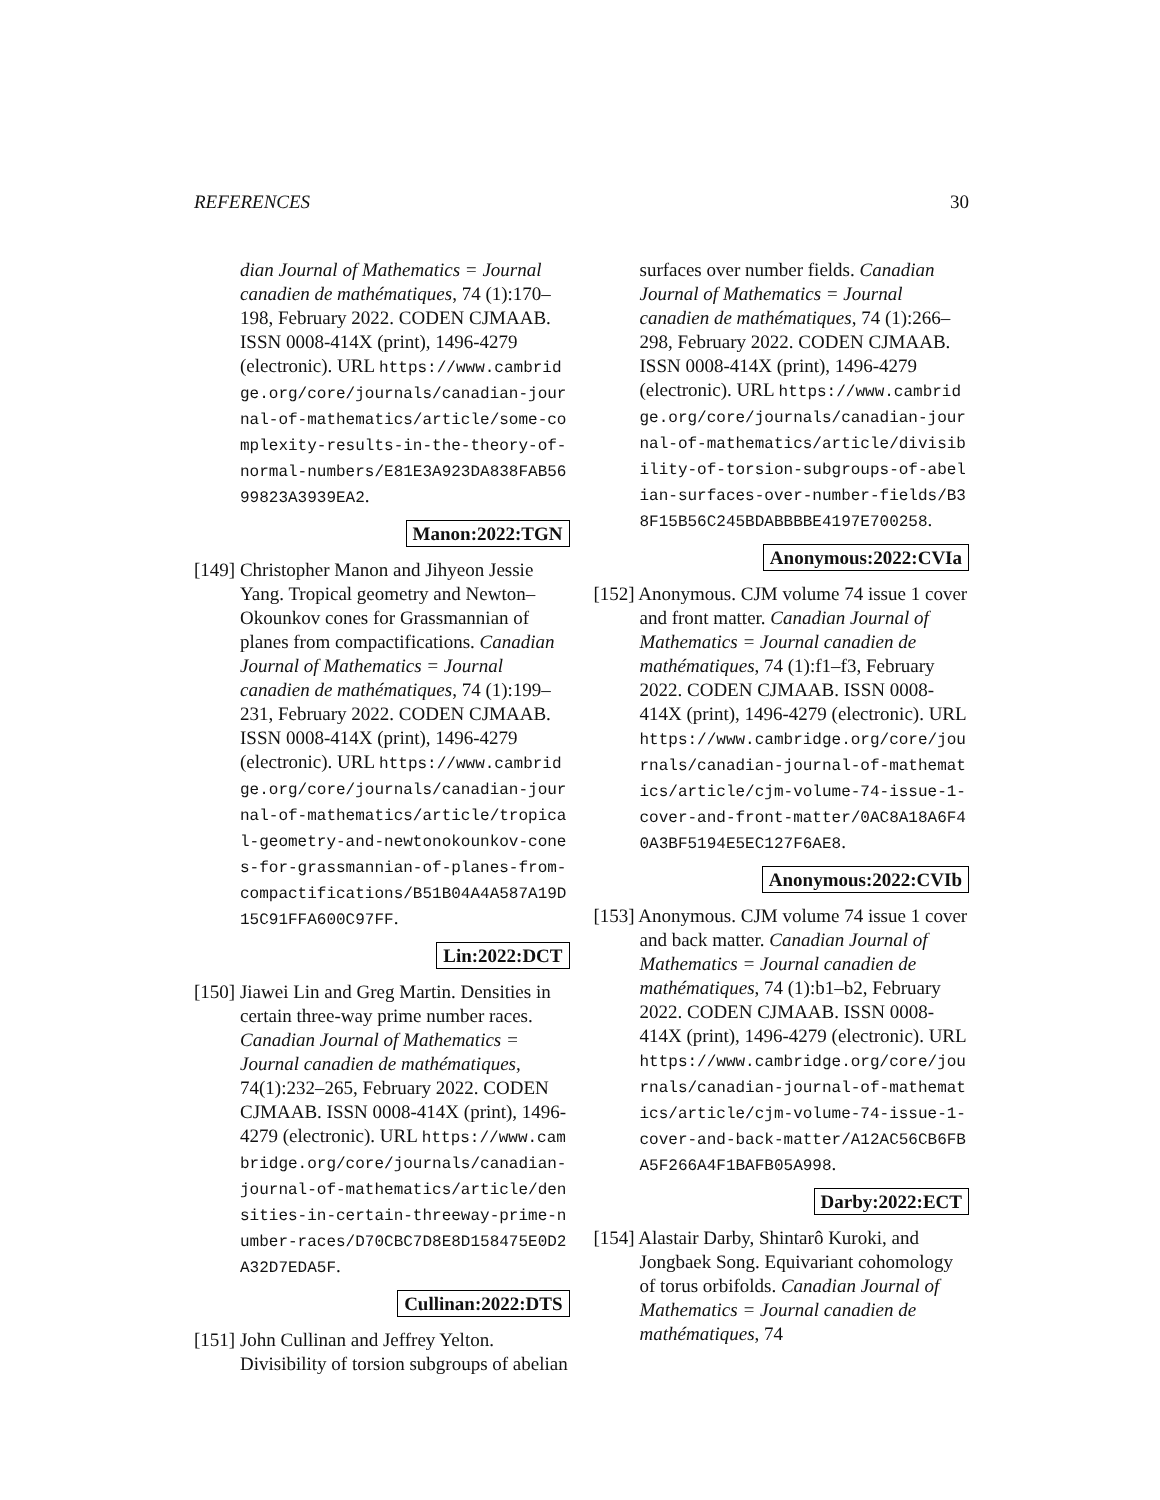REFERENCES 30
dian Journal of Mathematics = Journal canadien de mathématiques, 74 (1):170–198, February 2022. CODEN CJMAAB. ISSN 0008-414X (print), 1496-4279 (electronic). URL https://www.cambridge.org/core/journals/canadian-journal-of-mathematics/article/some-complexity-results-in-the-theory-of-normal-numbers/E81E3A923DA838FAB5699823A3939EA2.
Manon:2022:TGN
[149] Christopher Manon and Jihyeon Jessie Yang. Tropical geometry and Newton–Okounkov cones for Grassmannian of planes from compactifications. Canadian Journal of Mathematics = Journal canadien de mathématiques, 74 (1):199–231, February 2022. CODEN CJMAAB. ISSN 0008-414X (print), 1496-4279 (electronic). URL https://www.cambridge.org/core/journals/canadian-journal-of-mathematics/article/tropical-geometry-and-newtonokounkov-cones-for-grassmannian-of-planes-from-compactifications/B51B04A4A587A19D15C91FFA600C97FF.
Lin:2022:DCT
[150] Jiawei Lin and Greg Martin. Densities in certain three-way prime number races. Canadian Journal of Mathematics = Journal canadien de mathématiques, 74(1):232–265, February 2022. CODEN CJMAAB. ISSN 0008-414X (print), 1496-4279 (electronic). URL https://www.cambridge.org/core/journals/canadian-journal-of-mathematics/article/densities-in-certain-threeway-prime-number-races/D70CBC7D8E8D158475E0D2A32D7EDA5F.
Cullinan:2022:DTS
[151] John Cullinan and Jeffrey Yelton. Divisibility of torsion subgroups of abelian
surfaces over number fields. Canadian Journal of Mathematics = Journal canadien de mathématiques, 74 (1):266–298, February 2022. CODEN CJMAAB. ISSN 0008-414X (print), 1496-4279 (electronic). URL https://www.cambridge.org/core/journals/canadian-journal-of-mathematics/article/divisibility-of-torsion-subgroups-of-abelian-surfaces-over-number-fields/B38F15B56C245BDABBBBE4197E700258.
Anonymous:2022:CVIa
[152] Anonymous. CJM volume 74 issue 1 cover and front matter. Canadian Journal of Mathematics = Journal canadien de mathématiques, 74 (1):f1–f3, February 2022. CODEN CJMAAB. ISSN 0008-414X (print), 1496-4279 (electronic). URL https://www.cambridge.org/core/journals/canadian-journal-of-mathematics/article/cjm-volume-74-issue-1-cover-and-front-matter/0AC8A18A6F40A3BF5194E5EC127F6AE8.
Anonymous:2022:CVIb
[153] Anonymous. CJM volume 74 issue 1 cover and back matter. Canadian Journal of Mathematics = Journal canadien de mathématiques, 74 (1):b1–b2, February 2022. CODEN CJMAAB. ISSN 0008-414X (print), 1496-4279 (electronic). URL https://www.cambridge.org/core/journals/canadian-journal-of-mathematics/article/cjm-volume-74-issue-1-cover-and-back-matter/A12AC56CB6FBA5F266A4F1BAFB05A998.
Darby:2022:ECT
[154] Alastair Darby, Shintarô Kuroki, and Jongbaek Song. Equivariant cohomology of torus orbifolds. Canadian Journal of Mathematics = Journal canadien de mathématiques, 74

## AIM OF THE EXERCISE
Set down, exactly as they appear above, all lines from the one that has "[153] Anonymous. CJM" down to the one that has "Darby:2022:ECT", including those two and no others.

## TASK ANSWER
[153] Anonymous. CJM volume 74 issue 1 cover and back matter. Canadian Journal of Mathematics = Journal canadien de mathématiques, 74 (1):b1–b2, February 2022. CODEN CJMAAB. ISSN 0008-414X (print), 1496-4279 (electronic). URL https://www.cambridge.org/core/journals/canadian-journal-of-mathematics/article/cjm-volume-74-issue-1-cover-and-back-matter/A12AC56CB6FBA5F266A4F1BAFB05A998.
Darby:2022:ECT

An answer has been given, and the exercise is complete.